Without any other outlet for his anger, he tweeted about his eviction, which caught the attention of a few people whom he had coached in high school football long ago. They reached out to Ty and some other former players and quickly collected the $1,100 he needed to retrieve the rest of his belongings.

His Landlord Evicted Him During The Pandemic And Then Demanded $1,100 For Him To Get His Belongings, Vanessa Wong in BuzzFeed News

George Floyd march

2020-06-10

The Black Lives Matter protests have become the story of the day. Hundreds of thousands of people in cities all over the world have been demonstrating for over a week. We joined the end of a march in Brixton first, hearing about it from a friend who saw it pass through Kennington and cycling out to join the fray. It was the first crowd I’d been in in months. It made the fact that people were shouting in one voice even more striking. A man stood over the crowd with a megaphone and thanked them for assembling, spoke about the need for justice for those killed by police in the UK, and asked us to go home peacefully. The core of the group marched up Brixton Road and demonstrated in Windrush Square. We went to another march this Sunday, beginning as a protest at the American Embassy in Vauxhall and eventually marching over Vauxhall Bridge and to Parliament Square. Unlikely figures hung out of the windows of expensive apartment buildings in Pimlico to show support for the passing demonstrators, banging pots and pans. Many more windows were notably absent of support, given then everybody is probably home. In Parliament Square, I looked at the protestors with a colossal statue of Winston Churchill rising above them and wondered how long its presence would be tolerated; later the news reported his plinth had been annotated to include his status as a murderer.

Floyd protests from afar

2020-06-02

We’ve picked a new house. It’s going to be a house! It’ll have a garden and stairs and space for the cat, space for us to work and relax. We’re leaving in three weeks unless some recalcitrant property manager or landlord gets in the way.
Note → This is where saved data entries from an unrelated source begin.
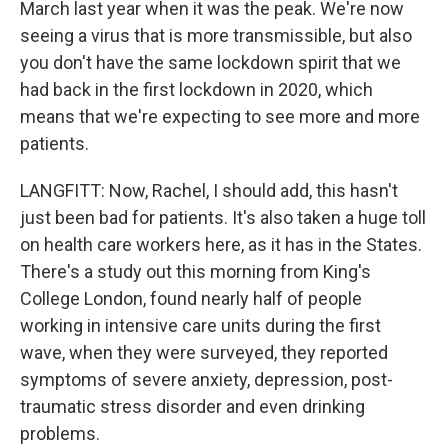
March last year when it was the peak. We're now
seeing a virus that is more transmissible, but also
you don't have the same lockdown spirit that we
had back in the first lockdown in 2020, which
means that we're expecting to see more and more
patients.
LANGFITT: Now, Rachel, I should add, this hasn't
just been bad for patients. It's also taken a huge toll
on health care workers here, as it has in the States.
There's a study out this morning from King's
College London, found nearly half of people
working in intensive care units during the first
wave, when they were surveyed, they reported
symptoms of severe anxiety, depression, post-
traumatic stress disorder and even drinking
problems.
Outside, COVID-19 measures had begun to relax and things had begun drifting slowly toward normal. Then a few days ago the US exploded with protests against police violence in response to the murder of a man named George Floyd by a policeman in Minnesota. All over the country the authorities have responded with a police riot. Peaceful protestors, the press, and bystanders are being brutalised and arrested all over the country. Black Lives Matter marches are starting up here too; my employer has notified us we don’t need to use up holiday allocation to march. I’ve made some donations to bail funds and encouraged others to do the same.

George Floyd Protester Relief Resources

2020-05-31

I’ve been struggling to keep track of links to the relief funds established for Black Lives Matter activists across the USA who’ve been arrested, injured, or killed by the police. I’m throwing them up here, with sources linked at the end, to keep track of them for myself and for others who are struggling to pull them out of Twitter. For now, I’ve donated to the Brooklyn Bail Fund.

There’s now an even easier way to donate to a wider range of organisations fighting for this cause. Just make one larger donation on this page and it will be split automatically. Click here.

USNS Comfort

2020-03-30

The eight o' clock cheer

The hospital ship the USNS Comfort docked in New York Harbour a few hours ago. From the news images it looks like something from the Second World War: a long, narrow, white thing covered in lifeboats and bearing the red cross. Presumably it’s painted like that to stop enemy bombers from firing at it in wartime. Everybody keeps comparing this to wartime.

I’m filling my time with exercise, reading, and work — and to some extent it’s working. I’m taking pleasure in the small things. I don’t have it the worst out of anyone. Lots of people, thought they’d never say it, would like to come out of this with a great body, all those books that they’ve been meaning to get to finished, having perfected a new skill. I’ve bought a bike.